Interval Type-2 Mutual Subsethood Cauchy Fuzzy Neural Inference System (IT2MSCFuNIS)

Abstract

AbstractAn interval type-2 (IT2) mutual subsethood Cauchy fuzzy neural inference system has been proposed in this paper. The network architecture consists of 3-layers with all connection weights being IT2 Cauchy fuzzy membership functions (CMFs). The crisp inputs to the system are fuzzified into IT2CMFs with fixed centers and uncertain spreads. The hidden layer represents the rule-based knowledge.

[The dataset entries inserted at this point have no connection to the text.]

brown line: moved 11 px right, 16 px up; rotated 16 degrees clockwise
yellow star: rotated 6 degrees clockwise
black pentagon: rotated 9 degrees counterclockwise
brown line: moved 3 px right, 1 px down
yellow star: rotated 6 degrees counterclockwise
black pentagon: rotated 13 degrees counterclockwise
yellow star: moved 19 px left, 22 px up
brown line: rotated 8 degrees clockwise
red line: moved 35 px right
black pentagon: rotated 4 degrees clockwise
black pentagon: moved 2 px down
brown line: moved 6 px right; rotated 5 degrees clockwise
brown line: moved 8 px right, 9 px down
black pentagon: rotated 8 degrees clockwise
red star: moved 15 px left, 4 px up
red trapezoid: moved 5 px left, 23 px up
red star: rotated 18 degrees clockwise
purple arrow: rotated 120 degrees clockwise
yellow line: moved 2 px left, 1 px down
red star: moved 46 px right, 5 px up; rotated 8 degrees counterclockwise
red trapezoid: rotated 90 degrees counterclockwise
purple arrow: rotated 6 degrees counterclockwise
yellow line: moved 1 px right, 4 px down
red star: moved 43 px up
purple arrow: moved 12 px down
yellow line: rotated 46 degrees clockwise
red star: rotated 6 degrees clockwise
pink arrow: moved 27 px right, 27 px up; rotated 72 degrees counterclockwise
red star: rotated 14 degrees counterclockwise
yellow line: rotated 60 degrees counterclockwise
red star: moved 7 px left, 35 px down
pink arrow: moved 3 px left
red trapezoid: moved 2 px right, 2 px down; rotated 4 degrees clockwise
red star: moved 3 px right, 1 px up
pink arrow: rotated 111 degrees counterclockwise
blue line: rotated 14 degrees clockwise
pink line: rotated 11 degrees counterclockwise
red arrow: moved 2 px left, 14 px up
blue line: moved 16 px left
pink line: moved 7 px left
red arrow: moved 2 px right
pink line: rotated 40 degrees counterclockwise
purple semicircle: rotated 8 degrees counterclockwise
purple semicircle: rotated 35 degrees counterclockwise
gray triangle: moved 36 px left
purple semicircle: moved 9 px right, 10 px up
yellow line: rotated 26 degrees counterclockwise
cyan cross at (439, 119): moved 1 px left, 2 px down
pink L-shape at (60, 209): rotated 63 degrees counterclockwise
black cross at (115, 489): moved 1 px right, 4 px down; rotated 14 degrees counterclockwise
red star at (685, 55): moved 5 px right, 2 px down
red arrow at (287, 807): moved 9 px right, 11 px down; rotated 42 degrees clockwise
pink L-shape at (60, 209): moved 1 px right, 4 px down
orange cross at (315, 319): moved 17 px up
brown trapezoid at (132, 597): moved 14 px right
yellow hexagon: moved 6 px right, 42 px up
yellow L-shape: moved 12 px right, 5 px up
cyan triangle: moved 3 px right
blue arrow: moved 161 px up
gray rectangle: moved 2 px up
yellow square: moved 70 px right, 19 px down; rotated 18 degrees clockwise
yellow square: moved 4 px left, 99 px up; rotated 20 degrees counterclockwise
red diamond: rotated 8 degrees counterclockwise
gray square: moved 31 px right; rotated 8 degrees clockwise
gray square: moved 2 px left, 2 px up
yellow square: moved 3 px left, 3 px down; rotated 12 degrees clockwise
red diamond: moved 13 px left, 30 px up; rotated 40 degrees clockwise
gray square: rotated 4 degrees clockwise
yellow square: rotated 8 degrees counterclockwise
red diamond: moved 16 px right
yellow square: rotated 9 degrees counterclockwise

The firing degree of the antecedent part of each rule at the hidden layer is computed by aggregating the product of the mutual subsethood similarity measures between the inputs and the connection weights. A volume defuzzification is used to compute the numeric output. A gradient descent back-propagation algorithm is used to train the model. The novelty of the proposed model is threefold. First, is enriching the theory of the mutual subsethood fuzzy neural models by adopting the Cauchy membership function (CMF) as another powerful fuzzy basis function (FBF) rather than the classical choice of Gaussian fuzzy membership functions (GMFs). Second, is the success of computing the mutual subsethood similarity measure between the IT2CMFs and all the model parameters’ updating equations in analytic closed-form formulas, not numerically or approximately. Third, is the ability to extract the type-1 (T1) mutual subsethood Cauchy fuzzy neural inference system (T1MSCFuNIS) with all its analytic closed-form formulas directly as a special case from the general formulas of IT2MSCFuNIS model. Such a novelty makes the proposed model a concrete and effective development of the theory of mutual subsethood fuzzy neural models. Both IT2MSCFuNIS and T1MSCFuNIS models have been tested using different examples from the domains of function approximation, classification, and prediction. The results ensure the efficacy of both models compared with other models reported in the literature.